O Supremo Tribunal Federal fechou 2025 com um estoque de 21.062 processos, o menor patamar observado nas últimas duas décadas. O número consolida uma trajetória de queda iniciada após o ápice de 150.001 processos em 2006, quando a Corte ainda enfrentava um crescimento explosivo de demandas. Os dados oficiais do Portal de Informações Gerenciais do próprio tribunal mostram três fases distintas: expansão nos anos 1990, pico entre 2000 e 2006, e uma longa etapa de descompressão que se estende desde 2007 até o presente.
A redução do acervo — cerca de 85,9% em 19 anos — é atribuída a medidas institucionais e legislativas, com destaque para a Emenda Constitucional nº 45 e a regulamentação da Repercussão Geral pela Lei nº 11.418/2006. Os marcos processuais atuaram como filtros de admissibilidade, reduzindo o fluxo de recursos extraordinários e concentrando a atividade jurisdicional em questões com efetiva relevância constitucional. Foram citados marcos intermediários na trajetória: 109.917 processos em 2005, 90.295 em 2010 e 45.245 em 2017, até o nível atual de pouco mais de 21 mil.
Para o ministro Flávio Dino, a evolução demonstra que reformas processuais corretas produzem resultados mensuráveis e que ajustes pontuais em legislação e jurisprudência ainda podem aperfeiçoar o sistema. Ao mesmo tempo, o magistrado alertou contra a adoção massiva de inteligência artificial como substituta do julgamento humano, qualificando tal caminho como incompatível com princípios constitucionais de limitação do poder. A manifestação relança o debate sobre modernização versus preservação da essência do ato jurisdicional.
O recuo do acervo oferece lições concretas para Poder Legislativo e Executivo: mudanças no rito e critérios de admissibilidade podem reduzir custos e acelerar decisões sem sacrificar o trâmite constitucional.

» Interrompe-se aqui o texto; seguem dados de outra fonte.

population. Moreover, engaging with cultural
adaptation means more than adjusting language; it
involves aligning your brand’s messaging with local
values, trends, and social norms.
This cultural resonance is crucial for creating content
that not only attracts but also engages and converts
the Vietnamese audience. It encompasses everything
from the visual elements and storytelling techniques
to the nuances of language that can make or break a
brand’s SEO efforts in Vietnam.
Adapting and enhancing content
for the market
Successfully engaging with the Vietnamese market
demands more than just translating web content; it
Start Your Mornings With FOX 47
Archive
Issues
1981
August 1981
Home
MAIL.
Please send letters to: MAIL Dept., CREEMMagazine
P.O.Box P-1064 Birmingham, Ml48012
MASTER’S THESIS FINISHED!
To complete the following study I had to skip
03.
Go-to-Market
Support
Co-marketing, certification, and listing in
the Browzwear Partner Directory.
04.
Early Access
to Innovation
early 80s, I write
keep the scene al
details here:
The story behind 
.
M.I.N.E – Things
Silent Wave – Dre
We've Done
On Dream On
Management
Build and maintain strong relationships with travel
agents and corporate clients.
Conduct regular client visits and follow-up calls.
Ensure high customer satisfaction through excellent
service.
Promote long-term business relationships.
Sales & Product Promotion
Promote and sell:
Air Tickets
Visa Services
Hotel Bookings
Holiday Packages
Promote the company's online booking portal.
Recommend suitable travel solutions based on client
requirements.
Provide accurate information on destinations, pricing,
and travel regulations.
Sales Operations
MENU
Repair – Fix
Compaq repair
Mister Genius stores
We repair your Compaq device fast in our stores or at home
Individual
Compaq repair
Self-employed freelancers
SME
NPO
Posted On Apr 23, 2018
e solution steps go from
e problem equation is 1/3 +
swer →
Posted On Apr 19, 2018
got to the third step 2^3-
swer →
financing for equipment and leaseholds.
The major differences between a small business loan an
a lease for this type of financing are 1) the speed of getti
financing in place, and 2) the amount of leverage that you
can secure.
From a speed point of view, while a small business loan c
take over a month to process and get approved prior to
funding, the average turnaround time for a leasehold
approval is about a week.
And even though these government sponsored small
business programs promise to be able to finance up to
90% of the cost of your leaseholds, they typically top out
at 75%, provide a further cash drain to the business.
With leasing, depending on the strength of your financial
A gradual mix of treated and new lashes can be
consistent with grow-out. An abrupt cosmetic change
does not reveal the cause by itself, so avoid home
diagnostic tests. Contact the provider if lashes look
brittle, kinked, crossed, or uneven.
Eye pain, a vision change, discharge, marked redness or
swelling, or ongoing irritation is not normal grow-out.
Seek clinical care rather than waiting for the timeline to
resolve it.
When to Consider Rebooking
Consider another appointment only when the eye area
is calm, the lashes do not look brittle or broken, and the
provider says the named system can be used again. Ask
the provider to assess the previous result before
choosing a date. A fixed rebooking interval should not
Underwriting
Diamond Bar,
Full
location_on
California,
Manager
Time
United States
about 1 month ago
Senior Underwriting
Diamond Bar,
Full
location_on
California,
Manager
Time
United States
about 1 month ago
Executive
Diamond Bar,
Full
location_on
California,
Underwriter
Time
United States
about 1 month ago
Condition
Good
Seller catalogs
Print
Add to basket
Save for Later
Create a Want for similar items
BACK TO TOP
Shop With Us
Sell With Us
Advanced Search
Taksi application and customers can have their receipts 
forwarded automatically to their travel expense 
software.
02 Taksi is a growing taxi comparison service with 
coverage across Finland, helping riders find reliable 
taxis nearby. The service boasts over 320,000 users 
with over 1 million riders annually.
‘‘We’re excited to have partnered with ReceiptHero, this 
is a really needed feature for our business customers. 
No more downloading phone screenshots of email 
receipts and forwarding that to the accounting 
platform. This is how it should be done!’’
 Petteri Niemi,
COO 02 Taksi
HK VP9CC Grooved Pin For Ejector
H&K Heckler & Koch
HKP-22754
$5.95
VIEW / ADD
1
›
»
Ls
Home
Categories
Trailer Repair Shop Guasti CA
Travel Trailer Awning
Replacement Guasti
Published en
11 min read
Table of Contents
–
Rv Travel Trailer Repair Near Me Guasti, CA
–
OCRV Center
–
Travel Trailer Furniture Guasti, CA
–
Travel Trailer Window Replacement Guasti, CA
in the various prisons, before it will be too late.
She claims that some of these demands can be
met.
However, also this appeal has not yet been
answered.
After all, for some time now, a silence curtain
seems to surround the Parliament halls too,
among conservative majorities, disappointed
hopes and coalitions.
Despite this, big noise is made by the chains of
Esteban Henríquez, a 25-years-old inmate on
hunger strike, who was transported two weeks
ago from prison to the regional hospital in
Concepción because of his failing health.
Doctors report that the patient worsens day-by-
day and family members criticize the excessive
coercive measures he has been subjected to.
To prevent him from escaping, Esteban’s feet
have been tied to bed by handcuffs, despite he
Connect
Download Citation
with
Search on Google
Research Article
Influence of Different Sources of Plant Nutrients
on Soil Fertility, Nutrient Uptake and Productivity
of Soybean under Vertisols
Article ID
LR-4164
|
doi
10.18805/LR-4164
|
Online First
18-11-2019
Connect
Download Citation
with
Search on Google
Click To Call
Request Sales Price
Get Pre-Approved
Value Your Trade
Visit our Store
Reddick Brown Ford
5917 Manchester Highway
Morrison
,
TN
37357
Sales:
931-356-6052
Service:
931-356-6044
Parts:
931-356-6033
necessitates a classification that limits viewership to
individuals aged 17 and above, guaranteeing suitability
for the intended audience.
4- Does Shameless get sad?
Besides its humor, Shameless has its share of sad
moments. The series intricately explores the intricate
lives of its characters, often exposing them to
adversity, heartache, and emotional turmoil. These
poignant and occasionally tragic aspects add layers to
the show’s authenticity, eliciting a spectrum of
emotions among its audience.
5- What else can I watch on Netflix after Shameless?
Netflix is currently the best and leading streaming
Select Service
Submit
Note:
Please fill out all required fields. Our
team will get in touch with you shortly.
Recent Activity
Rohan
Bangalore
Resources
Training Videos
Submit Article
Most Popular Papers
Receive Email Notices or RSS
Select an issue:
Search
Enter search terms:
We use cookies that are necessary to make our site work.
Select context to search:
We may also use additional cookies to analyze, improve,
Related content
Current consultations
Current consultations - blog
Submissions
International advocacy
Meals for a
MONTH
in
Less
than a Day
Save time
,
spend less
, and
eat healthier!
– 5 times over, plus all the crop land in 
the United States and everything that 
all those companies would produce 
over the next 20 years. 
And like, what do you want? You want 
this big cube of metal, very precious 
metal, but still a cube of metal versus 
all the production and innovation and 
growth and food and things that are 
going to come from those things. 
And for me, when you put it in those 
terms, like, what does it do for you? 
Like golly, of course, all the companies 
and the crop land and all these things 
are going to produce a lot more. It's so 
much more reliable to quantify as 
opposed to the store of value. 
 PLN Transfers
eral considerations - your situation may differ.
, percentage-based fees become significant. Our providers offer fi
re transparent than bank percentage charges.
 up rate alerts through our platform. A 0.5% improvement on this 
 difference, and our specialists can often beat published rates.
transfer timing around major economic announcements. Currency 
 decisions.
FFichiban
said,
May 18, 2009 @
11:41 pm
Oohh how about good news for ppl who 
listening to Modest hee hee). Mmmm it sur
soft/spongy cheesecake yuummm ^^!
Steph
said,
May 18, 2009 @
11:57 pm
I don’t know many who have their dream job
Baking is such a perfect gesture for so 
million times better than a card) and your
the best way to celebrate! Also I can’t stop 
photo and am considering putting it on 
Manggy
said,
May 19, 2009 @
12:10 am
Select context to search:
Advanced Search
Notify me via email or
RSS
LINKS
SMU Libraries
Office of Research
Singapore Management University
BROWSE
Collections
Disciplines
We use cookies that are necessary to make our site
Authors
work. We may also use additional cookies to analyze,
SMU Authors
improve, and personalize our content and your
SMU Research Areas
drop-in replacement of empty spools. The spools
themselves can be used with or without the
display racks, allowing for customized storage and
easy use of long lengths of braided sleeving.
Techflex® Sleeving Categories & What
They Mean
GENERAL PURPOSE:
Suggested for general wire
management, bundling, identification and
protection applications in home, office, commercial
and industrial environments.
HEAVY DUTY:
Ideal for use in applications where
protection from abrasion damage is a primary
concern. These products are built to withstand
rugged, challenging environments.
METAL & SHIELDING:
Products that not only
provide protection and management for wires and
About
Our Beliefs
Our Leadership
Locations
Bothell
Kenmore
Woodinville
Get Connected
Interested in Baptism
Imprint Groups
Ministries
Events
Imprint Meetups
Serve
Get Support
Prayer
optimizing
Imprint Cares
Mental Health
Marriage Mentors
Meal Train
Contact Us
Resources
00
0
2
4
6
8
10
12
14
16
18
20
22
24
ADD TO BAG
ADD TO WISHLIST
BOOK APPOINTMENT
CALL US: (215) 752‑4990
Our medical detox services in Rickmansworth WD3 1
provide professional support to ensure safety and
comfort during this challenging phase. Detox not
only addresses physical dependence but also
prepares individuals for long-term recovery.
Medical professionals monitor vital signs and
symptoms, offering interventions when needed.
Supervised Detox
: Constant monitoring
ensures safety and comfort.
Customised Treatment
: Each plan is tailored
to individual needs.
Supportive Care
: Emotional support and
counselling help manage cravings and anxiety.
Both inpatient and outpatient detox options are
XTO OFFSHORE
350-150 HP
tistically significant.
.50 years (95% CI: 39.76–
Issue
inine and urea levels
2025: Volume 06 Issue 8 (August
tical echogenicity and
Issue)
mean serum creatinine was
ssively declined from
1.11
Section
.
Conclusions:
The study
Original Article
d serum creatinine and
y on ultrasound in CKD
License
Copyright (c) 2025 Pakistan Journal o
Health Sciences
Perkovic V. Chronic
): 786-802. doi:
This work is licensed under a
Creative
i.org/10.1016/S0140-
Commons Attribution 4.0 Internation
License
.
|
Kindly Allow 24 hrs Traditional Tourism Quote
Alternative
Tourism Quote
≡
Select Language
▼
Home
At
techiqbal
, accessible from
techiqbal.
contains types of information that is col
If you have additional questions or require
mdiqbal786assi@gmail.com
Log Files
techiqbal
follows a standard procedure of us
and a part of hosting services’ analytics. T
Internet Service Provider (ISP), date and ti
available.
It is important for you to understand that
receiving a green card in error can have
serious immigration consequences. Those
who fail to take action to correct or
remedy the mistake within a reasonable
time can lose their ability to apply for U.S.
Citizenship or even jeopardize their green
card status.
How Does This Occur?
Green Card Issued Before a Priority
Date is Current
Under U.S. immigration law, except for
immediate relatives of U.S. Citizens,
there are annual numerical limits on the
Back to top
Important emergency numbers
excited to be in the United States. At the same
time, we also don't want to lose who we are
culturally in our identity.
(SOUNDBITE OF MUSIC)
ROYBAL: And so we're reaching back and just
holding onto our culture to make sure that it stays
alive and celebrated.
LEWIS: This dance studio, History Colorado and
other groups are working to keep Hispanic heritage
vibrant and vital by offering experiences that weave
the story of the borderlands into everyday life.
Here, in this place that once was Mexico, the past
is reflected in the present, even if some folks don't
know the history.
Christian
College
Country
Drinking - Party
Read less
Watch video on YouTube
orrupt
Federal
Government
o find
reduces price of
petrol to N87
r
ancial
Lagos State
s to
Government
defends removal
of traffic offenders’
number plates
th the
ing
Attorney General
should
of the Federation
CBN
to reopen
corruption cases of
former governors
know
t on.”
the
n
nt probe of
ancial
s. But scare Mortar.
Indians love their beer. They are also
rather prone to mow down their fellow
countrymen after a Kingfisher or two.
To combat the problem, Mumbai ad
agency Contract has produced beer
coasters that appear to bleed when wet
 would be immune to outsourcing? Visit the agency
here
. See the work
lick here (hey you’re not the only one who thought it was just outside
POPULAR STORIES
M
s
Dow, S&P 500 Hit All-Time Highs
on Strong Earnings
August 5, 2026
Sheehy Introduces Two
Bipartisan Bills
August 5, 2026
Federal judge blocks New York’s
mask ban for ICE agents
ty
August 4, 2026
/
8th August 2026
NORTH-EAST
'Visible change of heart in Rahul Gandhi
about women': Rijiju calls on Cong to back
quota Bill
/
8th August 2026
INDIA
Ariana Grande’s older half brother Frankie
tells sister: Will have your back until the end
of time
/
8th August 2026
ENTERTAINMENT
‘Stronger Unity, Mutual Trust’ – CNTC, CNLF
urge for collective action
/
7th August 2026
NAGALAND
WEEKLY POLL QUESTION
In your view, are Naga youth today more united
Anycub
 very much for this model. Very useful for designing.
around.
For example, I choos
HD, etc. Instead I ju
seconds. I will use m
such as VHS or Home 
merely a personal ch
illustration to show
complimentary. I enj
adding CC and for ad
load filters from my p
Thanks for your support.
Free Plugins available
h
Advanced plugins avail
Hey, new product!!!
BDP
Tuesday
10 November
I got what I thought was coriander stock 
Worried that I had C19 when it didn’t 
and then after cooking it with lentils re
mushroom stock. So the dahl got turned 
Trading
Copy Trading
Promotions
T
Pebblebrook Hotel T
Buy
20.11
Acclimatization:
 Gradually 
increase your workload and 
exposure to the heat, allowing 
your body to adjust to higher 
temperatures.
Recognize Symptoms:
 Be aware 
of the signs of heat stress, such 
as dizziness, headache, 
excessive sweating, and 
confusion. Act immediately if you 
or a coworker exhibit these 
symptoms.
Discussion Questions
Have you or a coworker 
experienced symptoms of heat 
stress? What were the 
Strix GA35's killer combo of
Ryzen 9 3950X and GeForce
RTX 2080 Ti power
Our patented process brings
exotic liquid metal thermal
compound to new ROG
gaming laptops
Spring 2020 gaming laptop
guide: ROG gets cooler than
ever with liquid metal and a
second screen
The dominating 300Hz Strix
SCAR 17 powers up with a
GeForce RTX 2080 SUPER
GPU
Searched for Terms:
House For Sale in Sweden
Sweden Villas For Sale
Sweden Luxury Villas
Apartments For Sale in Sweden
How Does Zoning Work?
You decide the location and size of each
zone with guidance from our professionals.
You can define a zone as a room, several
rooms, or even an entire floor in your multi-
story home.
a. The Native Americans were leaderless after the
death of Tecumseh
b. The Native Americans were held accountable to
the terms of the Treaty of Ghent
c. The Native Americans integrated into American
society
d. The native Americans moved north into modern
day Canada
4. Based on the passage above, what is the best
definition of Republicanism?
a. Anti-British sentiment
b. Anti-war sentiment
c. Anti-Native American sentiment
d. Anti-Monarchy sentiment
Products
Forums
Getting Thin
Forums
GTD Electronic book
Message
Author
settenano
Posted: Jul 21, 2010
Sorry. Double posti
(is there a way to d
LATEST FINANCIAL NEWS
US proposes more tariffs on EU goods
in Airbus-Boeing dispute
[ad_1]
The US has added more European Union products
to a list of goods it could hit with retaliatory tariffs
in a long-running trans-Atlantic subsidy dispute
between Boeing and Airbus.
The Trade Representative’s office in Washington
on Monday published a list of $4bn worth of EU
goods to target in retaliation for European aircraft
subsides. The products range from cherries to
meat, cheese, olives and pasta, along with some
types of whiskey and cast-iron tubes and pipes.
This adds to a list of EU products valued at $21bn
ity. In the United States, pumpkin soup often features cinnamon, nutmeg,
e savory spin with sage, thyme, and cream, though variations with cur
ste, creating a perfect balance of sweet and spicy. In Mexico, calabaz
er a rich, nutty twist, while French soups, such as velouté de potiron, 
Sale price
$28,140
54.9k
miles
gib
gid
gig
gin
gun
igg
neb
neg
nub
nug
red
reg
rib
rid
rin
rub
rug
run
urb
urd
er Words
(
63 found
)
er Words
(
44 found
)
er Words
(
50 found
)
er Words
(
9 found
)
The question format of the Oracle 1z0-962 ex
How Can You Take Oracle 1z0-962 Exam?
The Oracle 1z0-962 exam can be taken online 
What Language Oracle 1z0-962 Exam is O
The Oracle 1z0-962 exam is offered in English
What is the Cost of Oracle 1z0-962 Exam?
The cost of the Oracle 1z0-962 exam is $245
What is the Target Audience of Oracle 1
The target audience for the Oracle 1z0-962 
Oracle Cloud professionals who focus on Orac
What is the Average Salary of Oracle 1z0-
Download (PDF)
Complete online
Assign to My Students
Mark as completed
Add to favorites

Mas a queda também impõe perguntas políticas e institucionais — por exemplo, se a concentração da triagem em critérios de repercussão limita o acesso ao Supremo para pautas relevantes de grupos minoritários — e reabre a discussão sobre investimentos em estrutura e formação de instâncias inferiores. No plano político, o resultado fortalece argumentos favoráveis à reforma processual responsável, enquanto o alerta contra automação intensiva coloca o Judiciário no centro de um debate sobre tecnologia, legitimidade e controle democrático.